Meating a path to poor food choices
New research from Red Tractor and YouGov has revealed that families with young children (aged 11 years and under) are most affected by the cost of food and are cutting back on meat as a result.
Parents of young children are having to make the biggest changes when shopping for food, with 27% saying they are buying less meat and 18% buying less fruit and vegetables. 39% of parents have replaced meat with carbohydrates, such as bread and pasta, in an attempt to keep their children full on a tighter budget.
This comes at a time when research by Mintel revealed the percentage of consumers who believe eating less meat is a “good way to save money” rose from 27% in 2021 to 43% in 2022. Meanwhile, the view that reducing meat consumption is “better for the environment” fell from 47% in 2021 to 41% in 2022.

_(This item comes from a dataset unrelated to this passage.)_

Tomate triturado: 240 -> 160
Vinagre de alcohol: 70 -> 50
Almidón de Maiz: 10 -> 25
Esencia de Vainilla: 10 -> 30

Overall, one in ten (10%) British consumers are non-meat eaters, including 14% of 16-24s and just 5% of over-65s. Nearly half (47%) of adults today either don’t eat meat/poultry or have limited/reduced the amount they eat. A further 14% have yet to reduce their meat consumption but would be interested in doing so.
On top of this, 33% of families with young children are buying what they consider to be lower quality food as they look for cheaper options, compared to just 20% of households without children. This comes despite concerns that less-expensive products may have been produced to a lower quality.

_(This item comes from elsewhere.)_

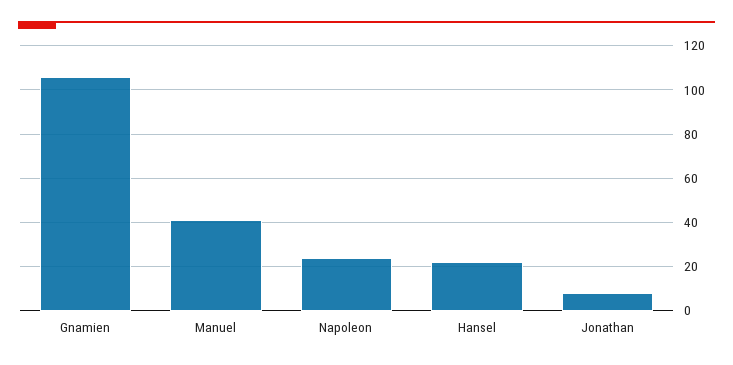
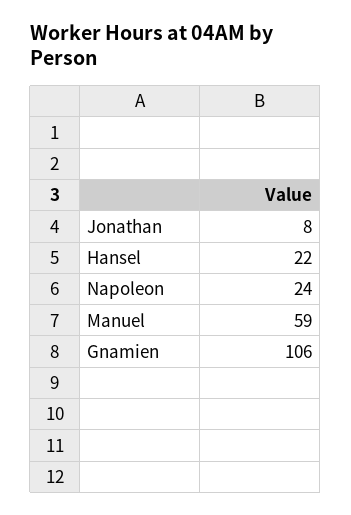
Manuel: 40 -> 59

Whether you’re pro or anti-meat, the biggest concern is food safety and the rise of food crime.
The number of food incidents, recalls and cases of four pathogens went up over a 12-month period, according to the latest published data. Susan Jebb, FSA chair, outlined the scale of the challenges the association is facing at a Westminster Nutrition Forum last week, saying the impact of Covid-19 and Brexit means local authorities are still struggling and face constraints while import controls cannot guarantee further incidents occurring.

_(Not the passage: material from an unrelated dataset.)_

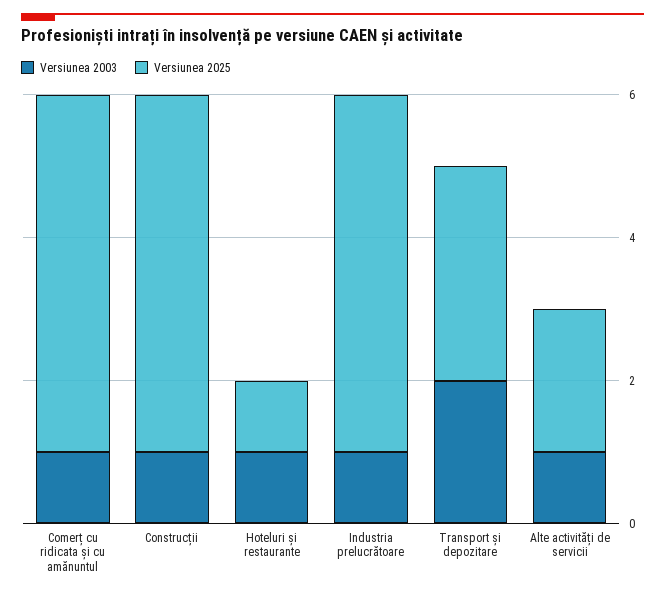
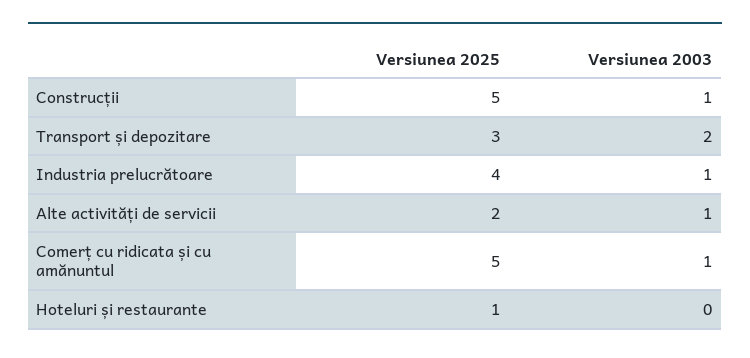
Versiunea 2003, Hoteluri și restaurante: 1 -> 0
Versiunea 2025, Industria prelucrătoare: 5 -> 4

This despite signs of recovery during the reporting period. When talking about sampling and food crime, we heard that more than 11,000 samples were tested with 245 non-compliances found. Some products did not meet required standards in terms of the quality and accuracy of consumer information.
Hopefully, the challenges we face currently will be addressed as the year progresses. However, we cannot ignore that Red Tractor’s research “lays bare the choices parents feel they have to make thanks to the impact of the cost-of-living crisis on food prices”, as Jim Moseley, chief executive, Red Tractor concluded.
There shouldn’t be a choice between quality, safety and value when it comes to food.